The following information is returned for each of the two messaging types (unreliable and reliable) that are used to send messages from this cluster member to remote cluster members:
  • Buffered messages
    The number of messages that are currently awaiting delivery to the remote cluster member.
  • Buffered messages high water mark
    The highest number of messages that awaited delivery to the remote cluster member.
  • Buffered bytes
    The number of bytes that are awaiting delivery to the remote cluster member.
  • Maximum bytes
    The maximum number of bytes that are allowed for buffered messages.
  • Sent messages
    The number of messages that have been successfully sent to the remote cluster member.
    For messages of QoS 1 or QoS 2, the count is incremented only after the message transfer is committed.
    The value is reset when the cluster member starts.
  • Message send rate
    The number of messages per second sent to the remote cluster member. This value represents the current rate of transmission.
  • Discarded messages
    The number of messages that were discarded because the buffered data limit was reached. Refer to the value that is displayed in the Maximum bytes field.

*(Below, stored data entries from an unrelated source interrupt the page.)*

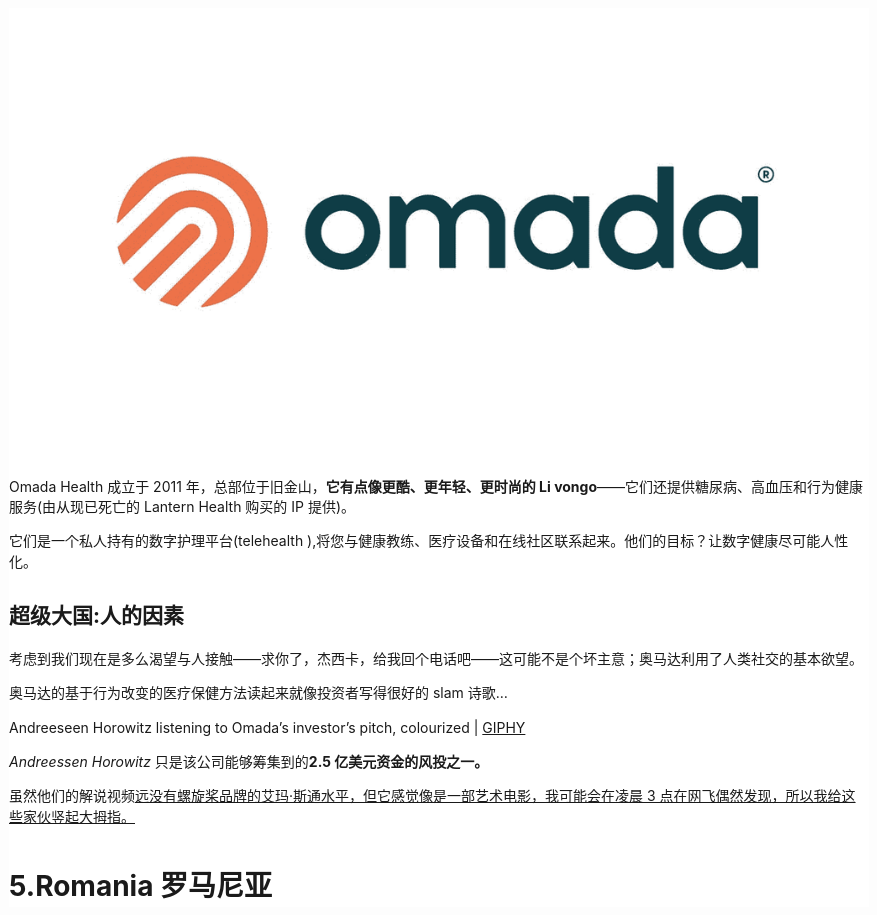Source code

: [![](img/0c6bb4cbbea4b377fc519cc6e3260312.png)](https://www.omadahealth.com/)

Omada Health 成立于 2011 年，总部位于旧金山，**它有点像更酷、更年轻、更时尚的 Li vongo**——它们还提供糖尿病、高血压和行为健康服务(由从现已死亡的 Lantern Health 购买的 IP 提供)。

它们是一个私人持有的数字护理平台(telehealth ),将您与健康教练、医疗设备和在线社区联系起来。他们的目标？让数字健康尽可能人性化。

## 超级大国:人的因素

考虑到我们现在是多么渴望与人接触——求你了，杰西卡，给我回个电话吧——这可能不是个坏主意；奥马达利用了人类社交的基本欲望。

奥马达的基于行为改变的医疗保健方法读起来就像投资者写得很好的 slam 诗歌…

Andreeseen Horowitz listening to Omada’s investor’s pitch, colourized | [GIPHY](https://giphy.com/gifs/cool-feeling-it-cecil-womack-3o6UB7XfaGGt7qscfe)

*Andreessen Horowitz* 只是该公司能够筹集到的**2.5 亿美元资金的风投之一。**

虽然他们的解说视频[远没有螺旋桨品牌的艾玛·斯通水平，但它感觉像是一部艺术电影，我可能会在凌晨 3 点在网飞偶然发现，所以我给这些家伙竖起大拇指。](https://www.omadahealth.com/about)

# 5.Romania 罗马尼亚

    The value is reset when the cluster member starts.
  • Expired messages
    The number of messages that were discarded because they exceeded the expiration time.
    The value is reset when the cluster member starts.
  • Suspend
    The number of messages that were suspended from being sent to the remote cluster member. In certain circumstances, messages are suspended when the remote cluster member cannot receive messages as quickly as this cluster member is sending them. Suspending the sending of messages allows the remote cluster member to process the messages that it has already received so that it can then continue to receive messages.
    A high suspend count indicates that the remote cluster member is having problems keeping up with the message rate from this cluster member.
    The value is reset when the cluster member starts.